(Source data):
*** Block opens ***

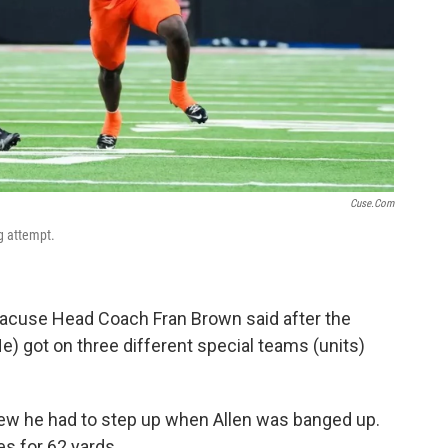
Cuse.com
g attempt.
Syracuse Head Coach Fran Brown said after the
e) got on three different special teams (units)
knew he had to step up when Allen was banged up.
es for 62 yards.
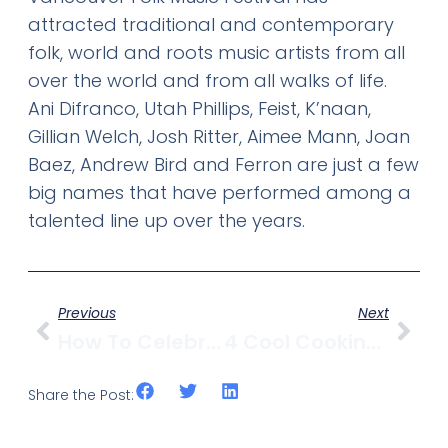
attracted traditional and contemporary
folk, world and roots music artists from all
over the world and from all walks of life.
Ani Difranco, Utah Phillips, Feist, K’naan,
Gillian Welch, Josh Ritter, Aimee Mann, Joan
Baez, Andrew Bird and Ferron are just a few
big names that have performed among a
talented line up over the years.
Previous
Next
How To Celebrate Canada Day In Kitsilano
4 Cool Cooking Classes In Vancouver
Share the Post:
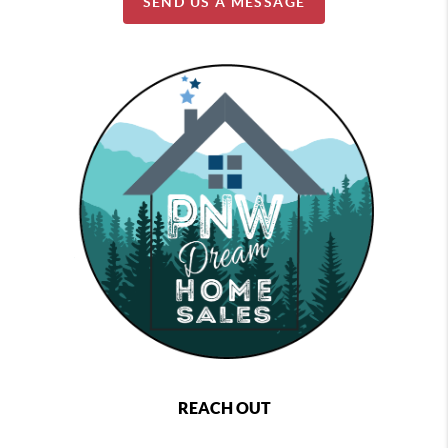
SEND US A MESSAGE
REACH OUT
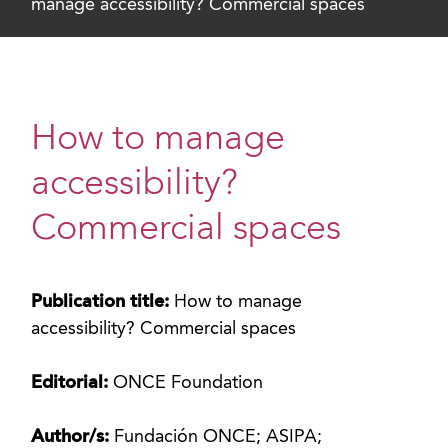
manage accessibility? Commercial spaces
How to manage
accessibility?
Commercial spaces
Publication title:
How to manage
accessibility? Commercial spaces
Editorial:
ONCE Foundation
Author/s:
Fundación ONCE; ASIPA;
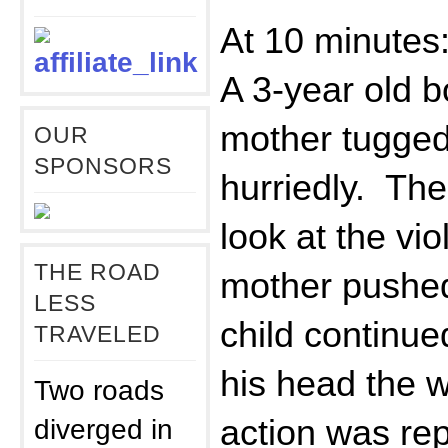
At 10 minutes
A 3-year old b
mother tugged
OUR
SPONSORS
hurriedly. The
look at the vio
THE ROAD
mother pushed
LESS
child continue
TRAVELED
his head the 
Two roads
diverged in
action was re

*** Block closes ***

(About this exercise): Please format every line of text read from the rows above as a numbered list, skipping blank lines. Leave the pictures out of your answer.

(Final answer):
1. Cuse.com
2. g attempt.
3. Syracuse Head Coach Fran Brown said after the
4. e) got on three different special teams (units)
5. knew he had to step up when Allen was banged up.
6. es for 62 yards.
7. attracted traditional and contemporary
8. folk, world and roots music artists from all
9. over the world and from all walks of life.
10. Ani Difranco, Utah Phillips, Feist, K’naan,
11. Gillian Welch, Josh Ritter, Aimee Mann, Joan
12. Baez, Andrew Bird and Ferron are just a few
13. big names that have performed among a
14. talented line up over the years.
15. Previous
16. Next
17. How To Celebrate Canada Day In Kitsilano
18. 4 Cool Cooking Classes In Vancouver
19. Share the Post:
20. SEND US A MESSAGE
21. REACH OUT
22. manage accessibility? Commercial spaces
23. How to manage
24. accessibility?
25. Commercial spaces
26. Publication title:
27. How to manage
28. accessibility? Commercial spaces
29. Editorial:
30. ONCE Foundation
31. Author/s:
32. Fundación ONCE; ASIPA;
33. At 10 minutes
34. A 3-year old b
35. mother tugged
36. OUR
37. SPONSORS
38. hurriedly. The
39. look at the vio
40. THE ROAD
41. mother pushed
42. LESS
43. child continue
44. TRAVELED
45. his head the 
46. Two roads
47. diverged in
48. action was re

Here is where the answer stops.